Di peculiare, però, il rapporto Eurispes presentato oggi a Montecitorio ha molto poco. Quasi tutti i dati citati, indici di frequenza compresi, sono infatti già stati pubblicati dall’Inail, e sono liberamente consultabili nella banca dati statistica dell’Istituto. Peggio ancora, l’analisi esplorativa dell’Eurispes si ferma in tutte le tabelle al 2005, mentre l’Inail ha già reso pubblici i dati non consolidati del 2006 e del primo trimestre 2007, oggetto giovedì scorso di una conferenza stampa del ministro Damiano. Da queste rilevazioni emerge che il numero dei morti sul lavoro nel 2006 è cresciuto del 2,2 per cento rispetto all’anno precedente. Nel trend di medio periodo 2002–2006, però, si è passati dalle 1.478 vittime del 2002 alle 1.302 dell’anno scorso.
Articolo pubblicato sull’agenzia Redattore Sociale il 22 maggio 2007
Aggiornamento. Come ho fatto presente il 6 giugno in un commento a un post di Cesidio Angelantoni, che come me ha trovato inappropriato — per usare un eufemismo — il paragone tra morti sul lavoro e vittime della guerra in Iraq, qualche giorno dopo aver scritto questo articolo ho scoperto che Daniele Capezzone, oltre a essere presidente della Commissione Attività produttive della Camera, dal gennaio 2007 fa anche parte del consiglio direttivo dell’Eurispes. Si tratta di un dettaglio, certo, specie in un Paese in cui il conflitto di interessi è la regola più che l’eccezione. Capezzone, però, avrebbe dovuto ricordarlo ai giornalisti intervenuti alla presentazione della “mappatura” delle morti sul lavoro, perché aiuta a contestualizzare meglio la notizia e a rendere tutto molto più chiaro.
finalmente ti si rilegge! bentornato.
un post quanto mai d’interesse civile.…al di là della retorica sul fare di più ecc.…
Ti ringrazio per il bentornato.
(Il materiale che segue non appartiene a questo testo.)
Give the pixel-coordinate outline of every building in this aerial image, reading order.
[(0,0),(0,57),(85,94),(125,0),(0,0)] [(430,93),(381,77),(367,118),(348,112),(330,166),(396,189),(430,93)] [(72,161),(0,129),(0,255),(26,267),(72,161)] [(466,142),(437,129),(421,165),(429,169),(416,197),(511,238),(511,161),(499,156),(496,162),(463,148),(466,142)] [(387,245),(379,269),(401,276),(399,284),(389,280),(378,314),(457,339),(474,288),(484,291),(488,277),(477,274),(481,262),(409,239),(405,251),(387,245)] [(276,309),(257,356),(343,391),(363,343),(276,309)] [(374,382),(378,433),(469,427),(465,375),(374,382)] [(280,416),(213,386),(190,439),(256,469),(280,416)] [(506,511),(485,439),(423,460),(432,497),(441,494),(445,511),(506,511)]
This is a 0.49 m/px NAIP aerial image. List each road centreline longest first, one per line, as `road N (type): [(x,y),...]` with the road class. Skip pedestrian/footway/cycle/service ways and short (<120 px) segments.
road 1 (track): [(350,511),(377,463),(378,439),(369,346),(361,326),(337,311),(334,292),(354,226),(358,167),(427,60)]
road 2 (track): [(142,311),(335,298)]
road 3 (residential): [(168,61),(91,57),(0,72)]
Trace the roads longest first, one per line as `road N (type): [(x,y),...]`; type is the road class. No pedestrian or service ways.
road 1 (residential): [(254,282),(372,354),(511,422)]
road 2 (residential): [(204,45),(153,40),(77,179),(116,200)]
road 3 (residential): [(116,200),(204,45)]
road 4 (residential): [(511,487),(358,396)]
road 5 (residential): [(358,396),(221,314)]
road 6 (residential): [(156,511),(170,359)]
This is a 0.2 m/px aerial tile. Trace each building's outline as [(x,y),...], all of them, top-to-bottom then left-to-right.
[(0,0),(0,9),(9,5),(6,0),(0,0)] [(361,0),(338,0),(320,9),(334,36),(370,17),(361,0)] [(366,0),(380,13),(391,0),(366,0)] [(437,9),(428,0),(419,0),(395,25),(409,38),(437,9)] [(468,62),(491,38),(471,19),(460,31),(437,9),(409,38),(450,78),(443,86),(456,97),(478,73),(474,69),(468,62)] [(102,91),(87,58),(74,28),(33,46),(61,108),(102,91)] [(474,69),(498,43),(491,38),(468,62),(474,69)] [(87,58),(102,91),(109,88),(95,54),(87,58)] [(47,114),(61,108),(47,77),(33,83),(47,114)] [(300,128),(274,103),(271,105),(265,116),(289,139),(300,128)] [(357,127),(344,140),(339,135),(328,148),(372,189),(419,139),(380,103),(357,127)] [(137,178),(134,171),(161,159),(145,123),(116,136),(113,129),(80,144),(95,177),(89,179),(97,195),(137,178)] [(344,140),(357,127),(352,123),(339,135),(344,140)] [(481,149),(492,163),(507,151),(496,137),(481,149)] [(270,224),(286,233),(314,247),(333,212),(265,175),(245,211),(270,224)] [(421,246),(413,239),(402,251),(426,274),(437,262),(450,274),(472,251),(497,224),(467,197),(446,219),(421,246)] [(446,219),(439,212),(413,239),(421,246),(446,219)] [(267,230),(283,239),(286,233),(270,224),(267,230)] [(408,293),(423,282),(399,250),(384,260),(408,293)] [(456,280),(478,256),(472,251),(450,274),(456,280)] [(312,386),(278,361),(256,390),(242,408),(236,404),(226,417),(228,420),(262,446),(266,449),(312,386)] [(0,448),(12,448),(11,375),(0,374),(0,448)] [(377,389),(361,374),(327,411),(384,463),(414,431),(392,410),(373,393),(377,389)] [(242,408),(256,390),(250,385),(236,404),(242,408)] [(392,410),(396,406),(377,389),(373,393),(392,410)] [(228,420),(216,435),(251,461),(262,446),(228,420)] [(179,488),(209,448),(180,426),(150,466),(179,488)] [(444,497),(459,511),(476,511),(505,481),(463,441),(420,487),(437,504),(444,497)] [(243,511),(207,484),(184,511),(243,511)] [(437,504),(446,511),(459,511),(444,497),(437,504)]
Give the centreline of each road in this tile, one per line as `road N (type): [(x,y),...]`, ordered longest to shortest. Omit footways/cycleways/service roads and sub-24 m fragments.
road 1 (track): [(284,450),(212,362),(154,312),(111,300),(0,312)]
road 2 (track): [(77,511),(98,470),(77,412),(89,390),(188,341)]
Fa piacere che qualcuno si sia accorto del mio “ritorno”, anche se in realtà non me ne sono mai andato. Il silenzio delle ultime settimane è dovuto soltanto a una cronica mancanza di tempo, causa altri impegni che, a differenza del sito, mi permettono di sbarcare il lunario (più o meno). L’elenco delle questioni di cui avrei voluto occuparmi in questo periodo è lungo, e non è nemmeno escluso che lo faccia prossimamente. Confesso, però, un po’ di scoramento di fronte all’andazzo generale di questo periodo.
sulla mancanza di tempo…a chi lo dici. È difficile tenere tutto insieme. però credo tutto sommato meriti, perché se uno dedica un po’ di tempo all’informazione i risultati si vedono…anche e soprattutto in termini di seguito.
a presto
Complimenti per il post. Al di là della strumentalizzazione con il paragone difficilmente proponibile della Guerra in Iraq, il problema degli infortuni sul lavoro (che in Italia si accompagna anche con l’altrettanto pesante bilancio degli incidenti stradali, molti dei quali infortuni sul lavoro veri e propri) è anche culturale. Se gli operai possono attribuire la responsabilità al padrone che risparmia sulla sicurezza, gli artigiani che salgono sui tetti o che scendono nei pozzi senza protezioni, o gli autotrasportatori che guidano in eccesso di velocità lo fanno (anche) perché non hanno la cultura della prevenzione dell’incidente.